- What is being asked: Please print all of the records that follow with nothing altered.

- Data provided:
******

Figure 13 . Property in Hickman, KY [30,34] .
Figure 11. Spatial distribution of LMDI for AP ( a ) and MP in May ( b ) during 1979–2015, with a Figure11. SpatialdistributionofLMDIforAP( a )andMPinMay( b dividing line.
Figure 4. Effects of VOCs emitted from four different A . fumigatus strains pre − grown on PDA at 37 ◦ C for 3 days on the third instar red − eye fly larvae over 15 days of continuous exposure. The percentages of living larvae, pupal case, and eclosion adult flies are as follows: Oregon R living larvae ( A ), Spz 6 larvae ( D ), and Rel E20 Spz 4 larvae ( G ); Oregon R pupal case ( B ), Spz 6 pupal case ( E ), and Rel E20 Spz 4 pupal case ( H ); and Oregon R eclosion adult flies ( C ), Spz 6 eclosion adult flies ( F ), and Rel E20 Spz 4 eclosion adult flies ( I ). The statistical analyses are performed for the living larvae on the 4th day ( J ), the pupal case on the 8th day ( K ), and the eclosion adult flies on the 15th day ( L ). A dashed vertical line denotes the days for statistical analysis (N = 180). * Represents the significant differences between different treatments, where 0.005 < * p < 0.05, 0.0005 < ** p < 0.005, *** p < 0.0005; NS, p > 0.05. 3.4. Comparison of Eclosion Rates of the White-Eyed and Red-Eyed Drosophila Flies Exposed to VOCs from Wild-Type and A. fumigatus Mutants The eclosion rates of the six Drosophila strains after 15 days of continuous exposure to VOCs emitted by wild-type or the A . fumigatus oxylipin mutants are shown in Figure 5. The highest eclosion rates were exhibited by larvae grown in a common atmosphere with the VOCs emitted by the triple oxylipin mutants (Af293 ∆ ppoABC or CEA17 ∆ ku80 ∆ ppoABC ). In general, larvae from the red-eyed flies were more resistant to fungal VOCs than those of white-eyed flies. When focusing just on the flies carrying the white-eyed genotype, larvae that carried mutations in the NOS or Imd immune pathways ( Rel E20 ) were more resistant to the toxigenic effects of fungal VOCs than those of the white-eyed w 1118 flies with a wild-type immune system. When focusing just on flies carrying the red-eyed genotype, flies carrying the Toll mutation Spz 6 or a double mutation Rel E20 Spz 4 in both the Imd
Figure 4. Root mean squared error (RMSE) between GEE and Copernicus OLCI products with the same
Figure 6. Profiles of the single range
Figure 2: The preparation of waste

******

- Written answer:
Figure 13 . Property in Hickman, KY [30,34] .
Figure 11. Spatial distribution of LMDI for AP ( a ) and MP in May ( b ) during 1979–2015, with a Figure11. SpatialdistributionofLMDIforAP( a )andMPinMay( b dividing line.
Figure 4. Effects of VOCs emitted from four different A . fumigatus strains pre − grown on PDA at 37 ◦ C for 3 days on the third instar red − eye fly larvae over 15 days of continuous exposure. The percentages of living larvae, pupal case, and eclosion adult flies are as follows: Oregon R living larvae ( A ), Spz 6 larvae ( D ), and Rel E20 Spz 4 larvae ( G ); Oregon R pupal case ( B ), Spz 6 pupal case ( E ), and Rel E20 Spz 4 pupal case ( H ); and Oregon R eclosion adult flies ( C ), Spz 6 eclosion adult flies ( F ), and Rel E20 Spz 4 eclosion adult flies ( I ). The statistical analyses are performed for the living larvae on the 4th day ( J ), the pupal case on the 8th day ( K ), and the eclosion adult flies on the 15th day ( L ). A dashed vertical line denotes the days for statistical analysis (N = 180). * Represents the significant differences between different treatments, where 0.005 < * p < 0.05, 0.0005 < ** p < 0.005, *** p < 0.0005; NS, p > 0.05. 3.4. Comparison of Eclosion Rates of the White-Eyed and Red-Eyed Drosophila Flies Exposed to VOCs from Wild-Type and A. fumigatus Mutants The eclosion rates of the six Drosophila strains after 15 days of continuous exposure to VOCs emitted by wild-type or the A . fumigatus oxylipin mutants are shown in Figure 5. The highest eclosion rates were exhibited by larvae grown in a common atmosphere with the VOCs emitted by the triple oxylipin mutants (Af293 ∆ ppoABC or CEA17 ∆ ku80 ∆ ppoABC ). In general, larvae from the red-eyed flies were more resistant to fungal VOCs than those of white-eyed flies. When focusing just on the flies carrying the white-eyed genotype, larvae that carried mutations in the NOS or Imd immune pathways ( Rel E20 ) were more resistant to the toxigenic effects of fungal VOCs than those of the white-eyed w 1118 flies with a wild-type immune system. When focusing just on flies carrying the red-eyed genotype, flies carrying the Toll mutation Spz 6 or a double mutation Rel E20 Spz 4 in both the Imd
Figure 4. Root mean squared error (RMSE) between GEE and Copernicus OLCI products with the same
Figure 6. Profiles of the single range
Figure 2: The preparation of waste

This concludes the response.